Возомнив, что окружающие будут его сторониться, он сам с гордой горечью сторонился окружающих. Он один, без дружеской поддержки, пережил эти черные дни, на исходе которых Гамбир сдал командование прибывшему на «Британии» Худу, и «Виктория», под грохот салютов, вошла в Портсмутскую гавань. Ее задержали противные ветра: семь долгих дней лавировала она в Ла-Манше, прежде чем достигла Спитхедского рейда и якорный канат загромыхал через клюз.
Хорнблауэр сидел в каюте, безразличный к зеленым холмам острова Уайт и людным портсмутским улочкам. В дверь постучали — не иначе как принесли распоряжения касательно трибунала.
— Войдите! — крикнул он, но вошел Буш, стуча деревянной ногой, расплывшийся в улыбке, с полной охапкой пакетов и свертков.
При виде родного лица тоска мигом улетучилась. Хорнблауэр заулыбался не хуже Буша, он тряс и тряс ему руку, усадил его на единственный стул, предложил послать за выпивкой, от радости позабыв обычные скованность и сдержанность.
— Со мной все отлично, сэр, — сказал Буш на расспросы Хорнблауэра. — Все не было случая выразить вам свою благодарность.
— Меня не за что благодарить, — сказал Хорнблауэр. В голосе его вновь проскользнула горечь. — Скажите спасибо его милости.
— Все равно я знаю, кому обязан, — упрямо отвечал Буш. — На следующей неделе меня производят в капитаны. Корабля не дадут — куда мне с деревяшкой-то — но обещали место в стирнесском доке. Если бы не вы, не бывать мне капитаном.
— Чушь, — сказал Хорнблауэр. От этой трогательной признательности ему вновь стало не по себе.
— А вы как, сэр? — спросил Буш, глядя на капитана встревоженными голубыми глазами.
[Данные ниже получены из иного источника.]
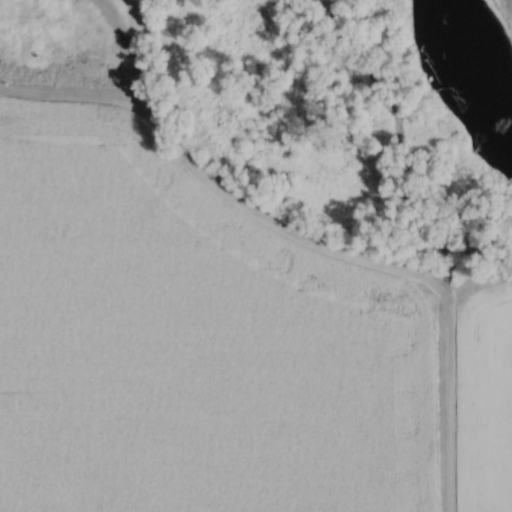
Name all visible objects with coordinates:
road: (320, 248)
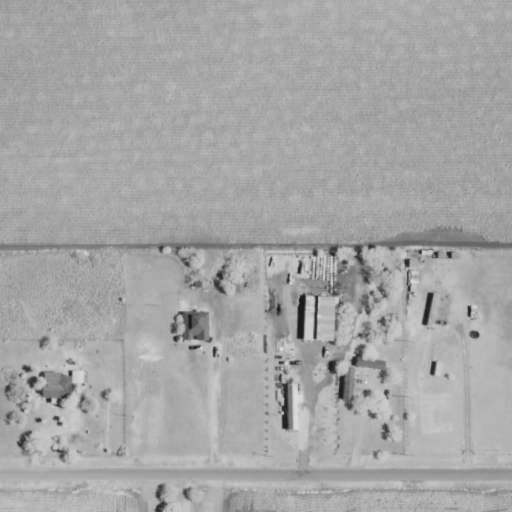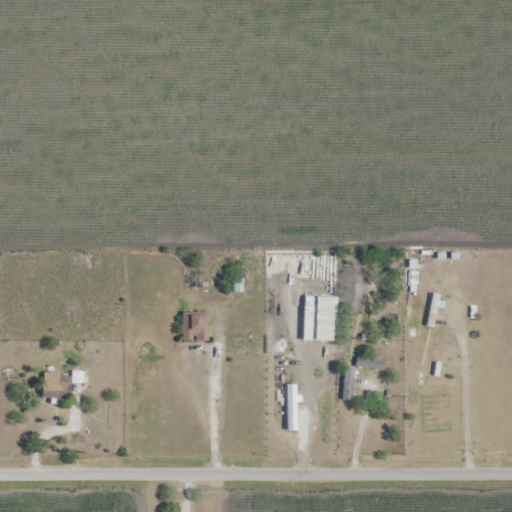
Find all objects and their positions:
building: (432, 310)
building: (194, 326)
building: (375, 337)
building: (246, 348)
building: (370, 363)
building: (347, 383)
building: (53, 385)
road: (256, 473)
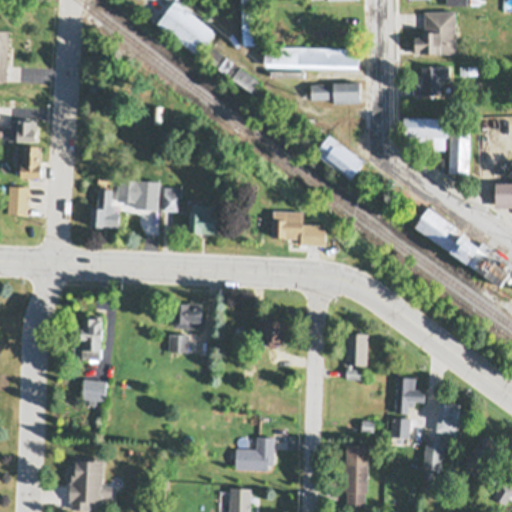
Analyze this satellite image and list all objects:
building: (457, 1)
building: (475, 1)
building: (459, 3)
building: (250, 21)
building: (252, 23)
building: (187, 25)
building: (189, 28)
building: (438, 30)
building: (440, 34)
building: (4, 51)
building: (312, 52)
building: (4, 56)
building: (313, 57)
building: (233, 67)
building: (470, 68)
building: (236, 70)
building: (471, 71)
road: (385, 74)
building: (433, 76)
building: (434, 80)
building: (338, 89)
building: (338, 92)
building: (157, 112)
building: (21, 128)
building: (427, 128)
building: (23, 131)
building: (443, 140)
building: (460, 147)
building: (341, 154)
building: (29, 157)
building: (32, 160)
building: (344, 161)
railway: (293, 165)
building: (128, 188)
building: (129, 190)
building: (504, 191)
building: (172, 195)
building: (503, 195)
road: (447, 197)
building: (18, 198)
building: (174, 199)
building: (18, 201)
building: (104, 208)
building: (106, 211)
building: (205, 216)
building: (208, 220)
building: (288, 221)
building: (292, 225)
building: (317, 234)
building: (321, 237)
building: (465, 243)
building: (467, 247)
road: (55, 257)
road: (274, 274)
building: (188, 313)
building: (190, 317)
building: (273, 328)
building: (277, 332)
building: (92, 336)
building: (93, 340)
building: (179, 340)
building: (179, 343)
building: (359, 350)
building: (356, 351)
building: (94, 388)
building: (94, 391)
building: (407, 392)
road: (314, 394)
building: (408, 395)
building: (448, 415)
building: (450, 419)
building: (368, 423)
building: (400, 425)
building: (400, 429)
building: (483, 450)
building: (433, 452)
building: (256, 453)
building: (487, 454)
building: (435, 455)
building: (257, 456)
building: (357, 472)
building: (428, 474)
building: (358, 476)
building: (509, 476)
building: (87, 481)
building: (87, 484)
building: (504, 490)
building: (505, 493)
building: (240, 499)
building: (240, 500)
building: (396, 511)
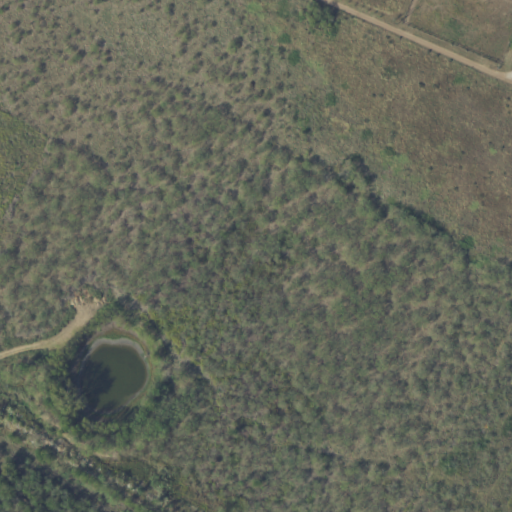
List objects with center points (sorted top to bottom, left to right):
road: (418, 40)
Хорнблауэр пожал плечами.
— Здоров и бодр, — отвечал он.
— Я очень огорчился, когда узнал про миссис Хорнблауэр, сэр, — сказал Буш.
Больше ничего и не надо было говорить — они слишком хорошо друг друга знали.
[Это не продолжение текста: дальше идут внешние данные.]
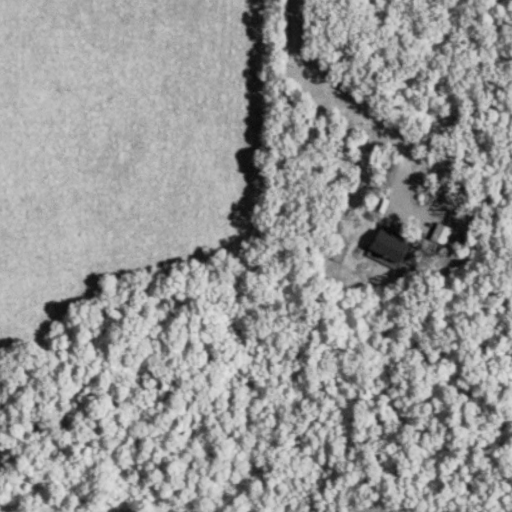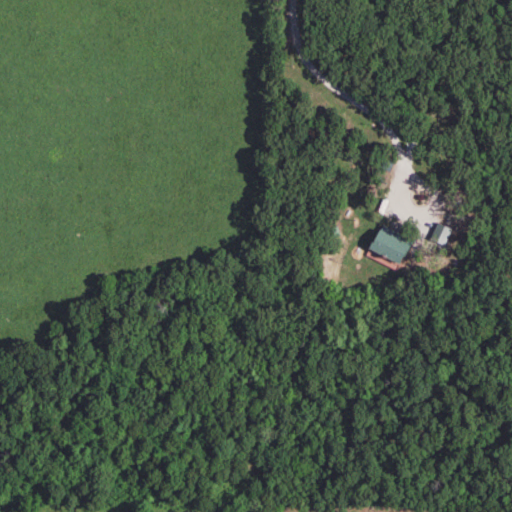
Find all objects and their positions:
road: (363, 107)
building: (384, 248)
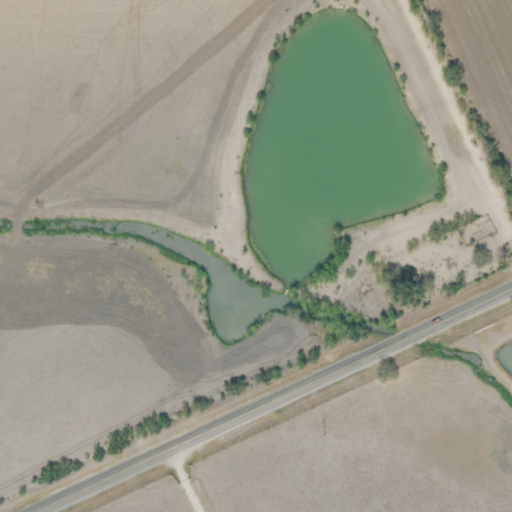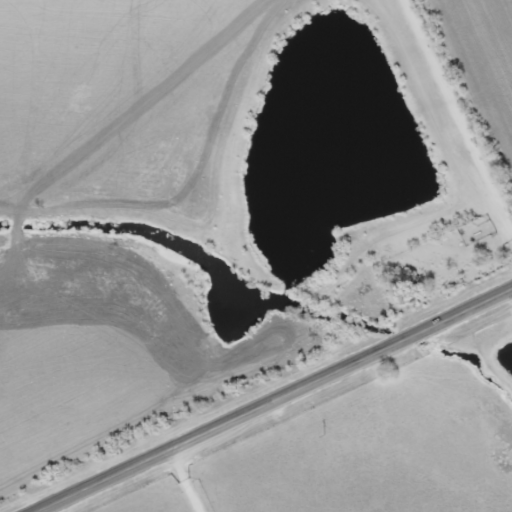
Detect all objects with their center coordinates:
road: (463, 100)
road: (276, 401)
power tower: (318, 436)
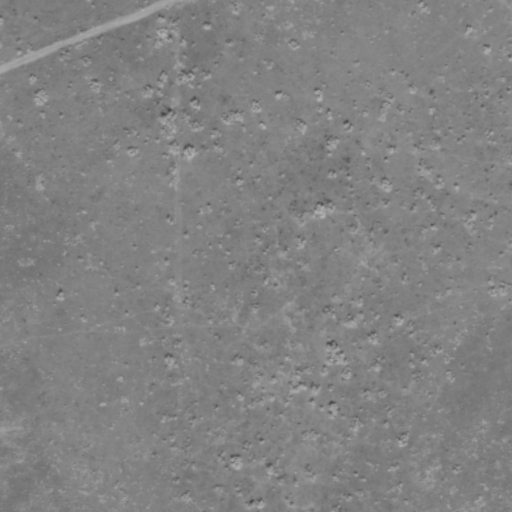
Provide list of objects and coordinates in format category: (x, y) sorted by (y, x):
road: (83, 33)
— Я взял на себя смелость привезти вам письма, сэр, — Буш торопился сменить тему. — Их скопилась целая куча.
— Да? — сказал Хорнблауэр.
— В этом большом свертке, полагаю, шпага, сэр. — Буш знал, что Хорнблауэра заинтересует.
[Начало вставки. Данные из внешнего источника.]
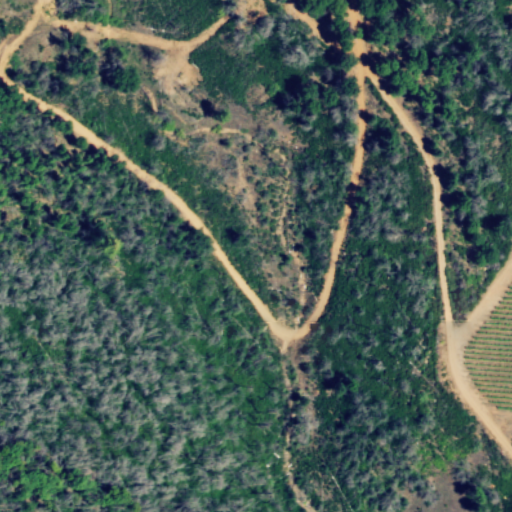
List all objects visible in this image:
road: (317, 436)
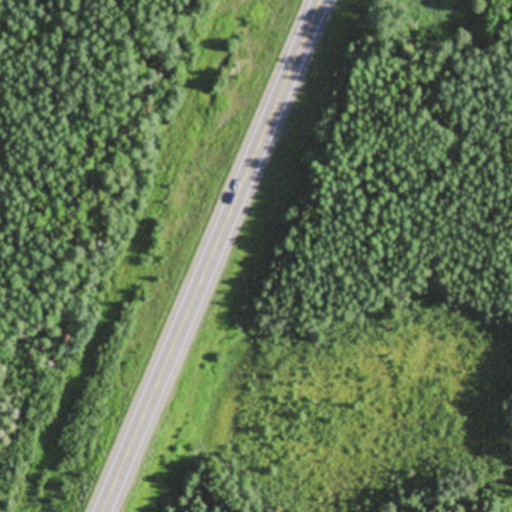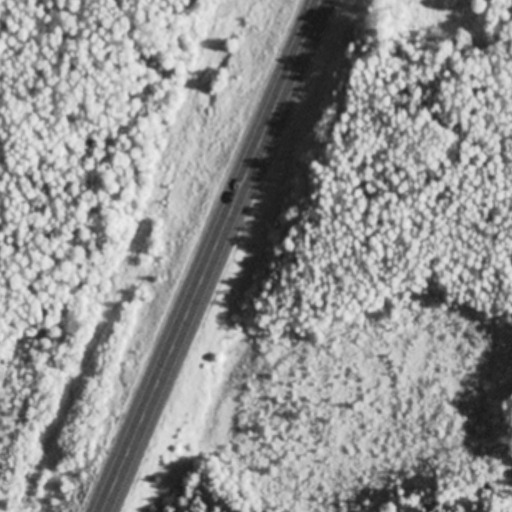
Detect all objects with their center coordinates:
road: (208, 256)
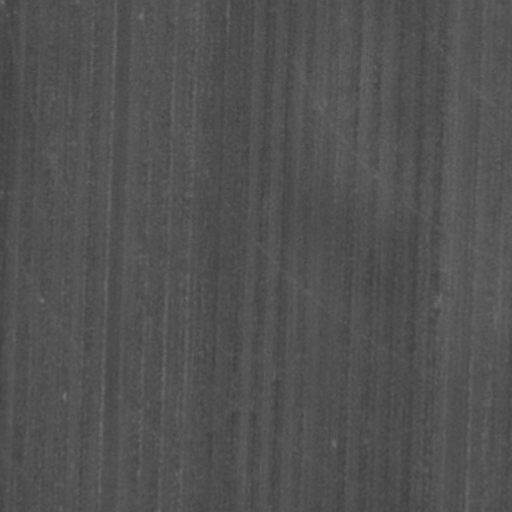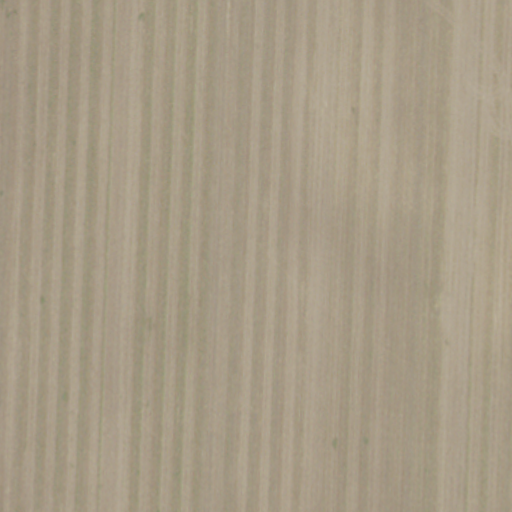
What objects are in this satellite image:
crop: (256, 256)
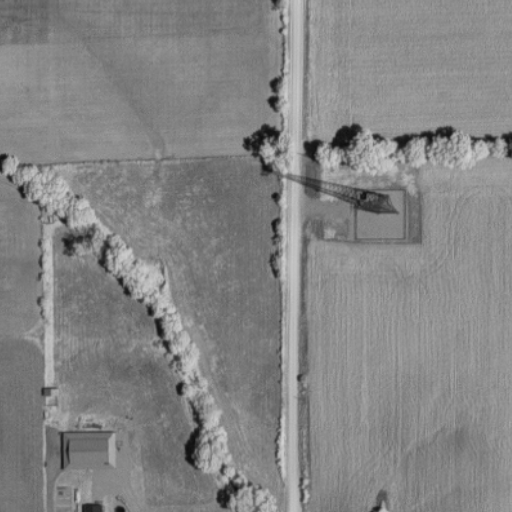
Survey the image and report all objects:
road: (289, 255)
— Раз так, давайте развяжем, — милостиво разрешил Хорнблауэр.
Это и впрямь оказалась шпага — в ножнах с золотыми накладками и с золотой рукоятью, витиеватая надпись на стальном лезвии тоже была золотая — шпага ценою в сто гиней, дар Патриотического Фонда за потопленный «Нативидад». Эту шпагу Хорнблауэр оставил в бакалейной лавке Дуддингстона под залог, когда снаряжал «Сатерленд».
«Понаписали-то, понаписали», — сетовал тогда Дуддингстон.
— Посмотрим, что сообщит нам Дуддингстон, — сказал Хорнблауэр, вскрывая приложенное к свертку письмо.
Сэр,
С глубочайшим воодушевлением прочитал, что Вам удалось вырваться из когтей корсиканца, и не нахожу слов, чтоб выразить мое ликование. Сколь счастливы мы все, что весть о Вашей преждевременной кончине не подтвердилась! Сколь восхищены Вашими беспримерными подвигами! Совесть не позволяет мне долее удерживать шпагу офицера столь славного, посему отваживаюсь послать вам этот пакет в надежде, что впредь Вы будете утверждать господство Британии над морями с этой шпагой на боку.
Остаюсь Ваш покорнейший смиреннейший слуга Дж. Дуддингстон.
— Фу ты господи, — сказал Хорнблауэр. Он дал Бушу прочитать письмо — Буш теперь капитан и ровня ему, к тому же друг, и может без ущерба для дисциплины узнать, как выкручивался капитан, снаряжаясь в море. Когда Буш прочитал письмо и поднял глаза, Хорнблауэр рассмеялся несколько смущенно.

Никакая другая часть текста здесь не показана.